Extract: Begin

The reforms, which allow over-55s to cash in their pension pots rather than take a retirement income, have been in place for six months so far.

The conclusion reached by the Commons Work and Pensions Select Committee is that a lack of "regulatory clarity" means that people aren't getting enough quality information about what they can do with their money.

The danger of this, they say, is that people are more likely to succumb to scams, fail to plan properly for their future, or lose money through high fees or taxes.

Rethinking Pension Wise

The Government set up Pension Wise to offer people free, impartial guidance on the choices they have under the new pension freedoms.

These include drawing down income from a fund that remains invested or taking a pension as cash.

However, MPs say there appears to be a near "complete lack of data" regarding the service's usefulness, although it's apparent that take up of the services on offer "has been lower than many anticipated".

Part of the problem is that pension providers don't seem to be doing much to encourage their customers to make use of the service in the first place; among the recommendations made in the report is "stronger signposting" towards Pension Wise by those companies.

The group of MPS also say that Pension Wise would be more helpful if it gave "more personalised guidance" - which would mean "incorporating an enquirer's wider financial circumstances".

But to do this, Pension Wise would have to offer more than the one-off 45 minute guidance session that they can currently offer people aged over 50.

The report suggests that "two or more Pension Wise guidance sessions per customer" would be more appropriate, and more useful.

Extract: End
Data provided: Begin

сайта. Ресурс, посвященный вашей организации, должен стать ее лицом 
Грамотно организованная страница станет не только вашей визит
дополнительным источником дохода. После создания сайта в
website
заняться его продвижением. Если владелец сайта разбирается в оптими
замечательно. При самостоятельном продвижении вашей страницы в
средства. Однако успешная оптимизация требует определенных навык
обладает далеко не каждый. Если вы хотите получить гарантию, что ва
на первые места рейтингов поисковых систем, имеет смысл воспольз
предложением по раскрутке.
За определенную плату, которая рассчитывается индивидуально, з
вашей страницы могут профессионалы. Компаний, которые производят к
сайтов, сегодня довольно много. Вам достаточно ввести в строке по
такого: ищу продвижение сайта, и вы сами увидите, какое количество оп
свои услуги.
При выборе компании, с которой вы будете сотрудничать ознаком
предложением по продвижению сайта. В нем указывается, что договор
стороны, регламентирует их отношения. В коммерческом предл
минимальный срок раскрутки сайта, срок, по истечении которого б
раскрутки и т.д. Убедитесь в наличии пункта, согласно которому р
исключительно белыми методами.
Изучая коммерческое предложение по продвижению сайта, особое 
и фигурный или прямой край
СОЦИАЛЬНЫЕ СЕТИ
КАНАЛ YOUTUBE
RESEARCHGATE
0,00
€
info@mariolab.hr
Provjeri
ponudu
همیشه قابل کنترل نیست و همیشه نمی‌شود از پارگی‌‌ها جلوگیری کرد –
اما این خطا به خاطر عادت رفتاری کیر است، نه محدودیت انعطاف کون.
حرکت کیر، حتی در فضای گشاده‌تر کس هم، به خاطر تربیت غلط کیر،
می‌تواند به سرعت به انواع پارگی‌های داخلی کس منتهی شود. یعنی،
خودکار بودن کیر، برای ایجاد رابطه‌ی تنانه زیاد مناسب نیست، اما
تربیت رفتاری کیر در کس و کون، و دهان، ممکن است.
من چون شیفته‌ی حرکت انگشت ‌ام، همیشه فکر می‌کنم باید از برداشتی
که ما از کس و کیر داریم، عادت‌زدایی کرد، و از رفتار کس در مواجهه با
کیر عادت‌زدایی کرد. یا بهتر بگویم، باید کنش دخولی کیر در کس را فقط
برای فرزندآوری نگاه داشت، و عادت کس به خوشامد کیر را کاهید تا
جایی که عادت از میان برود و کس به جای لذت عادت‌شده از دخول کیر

Data provided: End

Can you write what comes next in the pension reforms text, picking up right after its final sentence?

Response to the task:
Scams

Then there are the concerns about the people who neither pay for professional financial advice, nor make use of Pension Wise, and who run the risk of making poor decisions with their pension pots.

Many have already become victims to scammers, who have been quick to prey on people's confusion.

Since the reforms were introduced, the number of "invest your pension" scams has been increasing; they typically trick people into buying non-existent assets such as fine wine or overseas property.

The review confirms that the pension changes "have increased the prospect of people being conned out of their life savings" and believes that the Government "could do more" to help.

While appreciative of the efforts already made to raise awareness of scams, the committee suggest even more publicity is required, and that there should be stricter reporting requirements for pension providers.

In the meantime, we can do our bit by keeping an eye on the FCA's Scam Smart warning list, which shows the most common scams.

Anyone concerned about an investment opportunity they've been approached about may also find it useful to contact the Pensions Advisory Service and Citizens Advice.

Confusion reigns

One of the reasons so many scams seem attractive is that they're incredibly simple in their approach - "invest X amount and get twice that back".

The legitimate financial products often seem to go to the other extreme, with some seeming almost impenetrable.

Indeed, the Select Committee were mildly mocking of them, writing that the market was awash with "jargon-laden descriptions" and products that had they been "conceived to confound could hardly be more convoluted".

That is, they seem to be designed expressly to confuse us completely.

To help people make informed decisions about different pension products, the review recommends that the Financial Conduct Authority implement "stronger rules and guidance for standardised language, and transparency in pricing".

The Select Committee have also suggested that the grey area between "guidance" and "advice" is tackled. At the moment, the difference between the two is "a mystery to consumers and providers alike".

In the financial world, "guidance" involves explaining the ins and outs of a range of financial products, without recommending a particular one.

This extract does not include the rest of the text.